### What you have to do
Find the line containing "电视剧樱桃小丸子剧情简介", then return it and every line after it through the end of the records, exactly. Leave out pictures.

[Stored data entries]

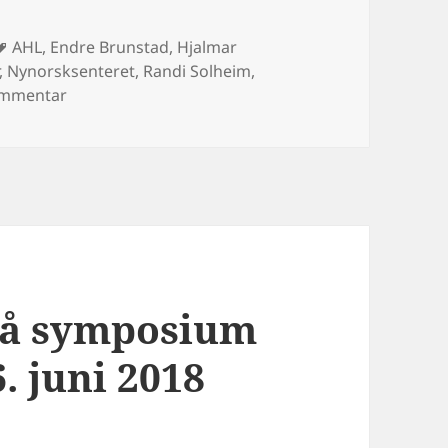
Stikkord
AHL
,
Endre Brunstad
,
Hjalmar
,
Nynorsksenteret
,
Randi Solheim
,
til Helsing til doktorand Hjalmar Eiksund – disputa
ommentar
på symposium
6. juni 2018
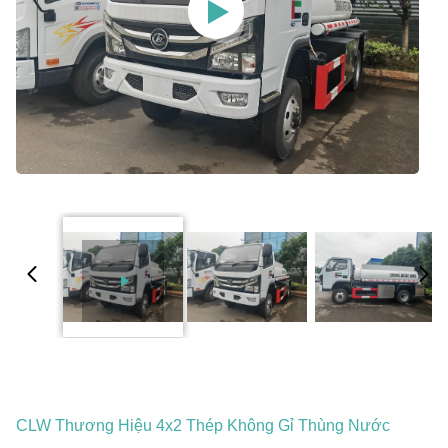
CLW Thương Hiệu 4x2 Thép Không Gỉ Thùng Nước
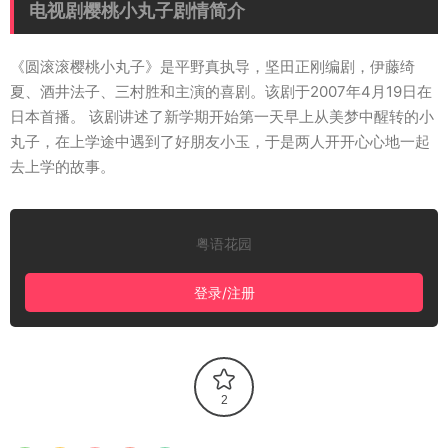
电视剧樱桃小丸子剧情简介
《圆滚滚樱桃小丸子》是平野真执导，坚田正刚编剧，伊藤绮
夏、酒井法子、三村胜和主演的喜剧。该剧于2007年4月19日在
日本首播。 该剧讲述了新学期开始第一天早上从美梦中醒转的小
丸子，在上学途中遇到了好朋友小玉，于是两人开开心心地一起
去上学的故事。
粤语花园
登录/注册
2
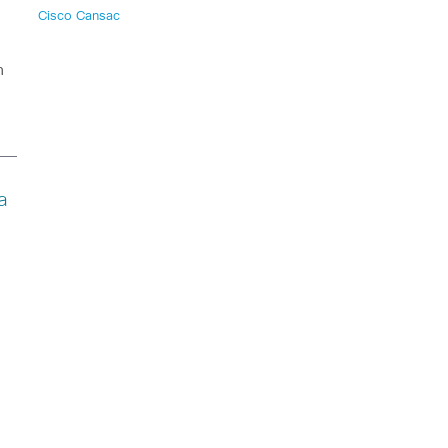
Cisco Cansac
n
a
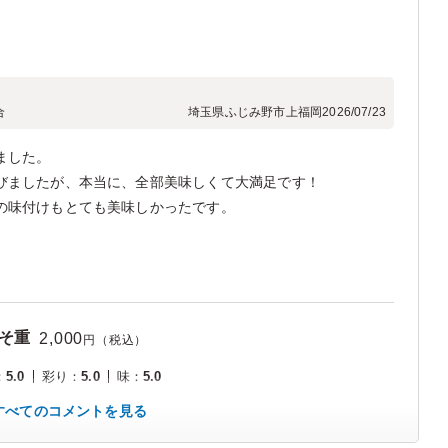
合
埼玉県ふじみ野市上福岡
2026/07/23
ました。
びましたが、本当に、全部美味しくて大満足です！
の味付けもとても美味しかったです。
そ重
2,000
円（税込）
：
5.0
彩り
：
5.0
味
：
5.0
すべてのコメントを見る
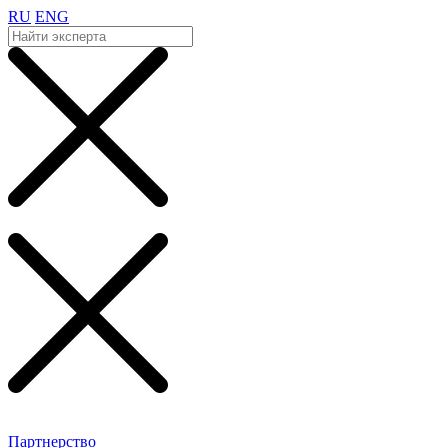
RU
ENG
Партнерство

### Exercise solution
电视剧樱桃小丸子剧情简介
《圆滚滚樱桃小丸子》是平野真执导，坚田正刚编剧，伊藤绮
夏、酒井法子、三村胜和主演的喜剧。该剧于2007年4月19日在
日本首播。 该剧讲述了新学期开始第一天早上从美梦中醒转的小
丸子，在上学途中遇到了好朋友小玉，于是两人开开心心地一起
去上学的故事。
粤语花园
登录/注册
2
Cisco Cansac
n
a
合
埼玉県ふじみ野市上福岡
2026/07/23
ました。
びましたが、本当に、全部美味しくて大満足です！
の味付けもとても美味しかったです。
そ重
2,000
円（税込）
：
5.0
彩り
：
5.0
味
：
5.0
すべてのコメントを見る
RU
ENG
Партнерство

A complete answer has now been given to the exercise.